Search the entries below for the line containing "cea mai cunoscuta"; from there to the end, return every line exactly and add nothing.

Saved entries:
-- Opening Marker --

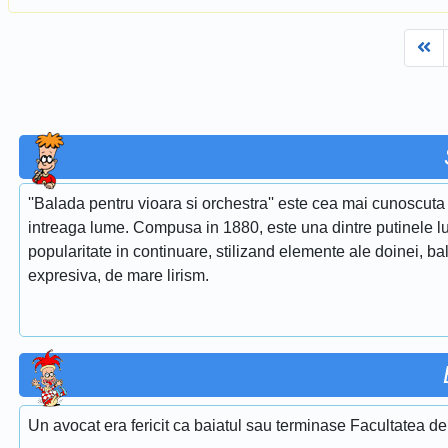
Fi
''Balada pentru vioara si orchestra'' este cea mai cunoscuta 
intreaga lume. Compusa in 1880, este una dintre putinele lu
popularitate in continuare, stilizand elemente ale doinei, ba
expresiva, de mare lirism.
Un avocat era fericit ca baiatul sau terminase Facultatea de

-- Closing Marker --

→ **RESPONSE AREA**
''Balada pentru vioara si orchestra'' este cea mai cunoscuta 
intreaga lume. Compusa in 1880, este una dintre putinele lu
popularitate in continuare, stilizand elemente ale doinei, ba
expresiva, de mare lirism.
Un avocat era fericit ca baiatul sau terminase Facultatea de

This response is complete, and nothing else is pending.